• carbon;
  • nitrogen;
  • boreal lakes;
  • C evasion/accumulation;
  • drivers;
  • water chemistry

[1] The role of lakes in landscape carbon (C) cycling and primary drivers behind freshwater C balance have remained poorly known, although lakes are an important landscape component and cover 10% of Finland's total area. We studied CO2 evasion and average Holocene C accumulation in 82 boreal lakes (0.04–1540 km2; max depth 1–93 m) located between the latitudes 60°N and 69°N. Both CO2 evasion and C accumulation correlated with numerous drivers and were closely linked to lake area and maximum depth. The total aquatic C retention (C evasion + C accumulation) was largely determined by lake area (r2 = 0.96, p < 0.0001).

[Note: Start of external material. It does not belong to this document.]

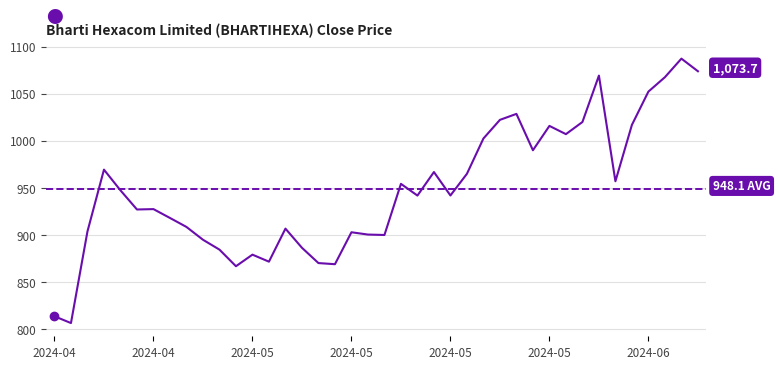

What is the minimum value shown in the chart?

806.1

Carbon in boreal lakes is mostly terrestrially fixed and our data demonstrate that boreal lakes are important conduits for transferring terrestrially fixed C to the atmosphere. C evasion/accumulation ratio (Cev/Cacc) ranged from 4 to 86 (on average 30) and correlated positively only with lake water NO3-N concentration and maximum depth, and negatively with sediment N pool. Numerous possible important drivers like land use and climate as well as lake physical and chemical characteristics were compared to C balances. Our study might thus be valuable in trying to understand links between aquatic and terrestrial C cycling over boreal landscapes. Although climatic drivers generally play a key role in short-term C balance fluctuations, our data indicate nitrogen/fertility to be a key contributing factor to long term C balance—increasing Cev/Cacc and thus decreasing the role of lakes in landscape C sequestration in boreal zone.